The litigation has created significant uncertainty for election officials in Pennsylvania, which is already looking at the potential of a delayed primary due to the battle over the state’s political lines.

“All this takes many weeks and months to prepare for,” said Al Schmidt, a former Philadelphia elections official who is now the president and CEO of the good governance group Committee of Seventy, which supports mail voting in the state. “It is significant and shouldn’t ever wait until the last minute. Election administrators need certainty more than anything else, regardless of what the law is.”

Schmidt, a Republican who was attacked in 2020 for defending the legitimacy of the election, said the fight over Act 77 was derailing efforts to make much-needed improvements to the law, like allowing pre-processing of ballots so they can be counted faster on election night. Schmidt said they were being held up by state lawmakers who are trying to tie what should be bipartisan improvements to ideas that “are significantly more controversial.”
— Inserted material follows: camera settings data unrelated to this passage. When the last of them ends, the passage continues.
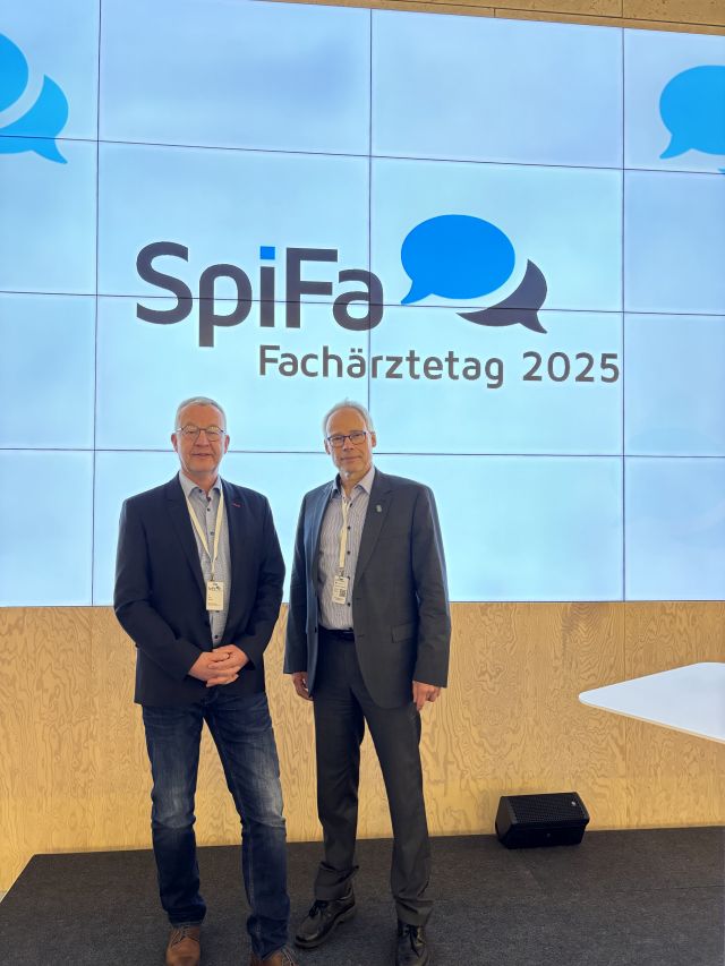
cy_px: 483
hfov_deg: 53.1
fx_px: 726
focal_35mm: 26
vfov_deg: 67.3
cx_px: 362
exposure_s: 1/33
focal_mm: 5.96
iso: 640
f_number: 1.6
The case in Wisconsin — brought by the conservative Wisconsin Institute for Law & Liberty challenging the legality of drop boxes in the state — is also progressing speedily ahead of spring elections. There, a state court trial granted an order banning drop boxes with a mid-February local primary looming.
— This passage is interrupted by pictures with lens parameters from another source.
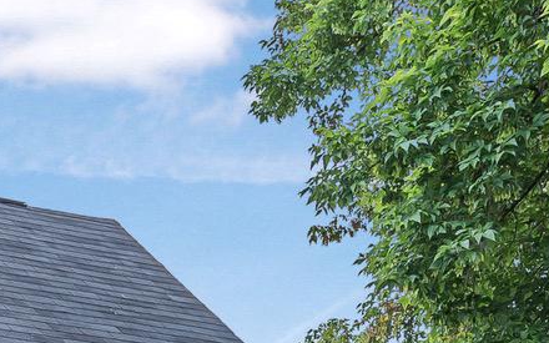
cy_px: 799
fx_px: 1706
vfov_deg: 10.1
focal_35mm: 114
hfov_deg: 16.9
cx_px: -226
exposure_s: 1/80
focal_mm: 24
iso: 250
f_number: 9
But a state appeals court quickly stayed the order, and the state Supreme Court agreed on a 4-3 basis to maintain that stay but hear the case. In the state, conservatives hold a 4-3 majority on the court. Judge Brian Hagedorn, who was elected with GOP support in 2019, will likely be the key vote in the case.

“We’ve tended to have 4-3 splits in cases like that,” said Rick Esenberg, the president and general counsel of WILL, which brought the challenge. “Realistically, it may be a divided court and if it is, he is often the swing justice.”

Hagedorn and the three liberal-leaning judges voted to keep the stay in place through the upcoming primary. And Esenberg contends that his organization’s case was not on the “merits of whether or not you should have drop boxes,” but that these are “quite clearly not provided for” in state law — which the state elections commission and other defendants dispute.

Drop boxes were in heavy use in the state over the last two elections. A court filing from the Wisconsin Elections Commission said that there were at least 570 drop boxes in use across the state during the spring 2021 election, in 66 of the state’s 72 counties.

In the interim, drop boxes will remain in use. the state election commission deadlocked on repeating their guidance around drop boxes, which left them unchanged from the now-challenged order in the state.

Trump has involved himself in the battle over drop boxes in Wisconsin, as well.

While the case progressed, some Republican lawmakers quietly began working on election law changes that would have included some level of explicit authorization for drop boxes in some form. That attempt was blown up by Trump from afar.

“Some RINO Republicans in Wisconsin are working hand in hand with others to have drop boxes again placed in Wisconsin,” Trump said in a statement last week. “Drop boxes are only good for Democrats and cheating, not good for Republicans.”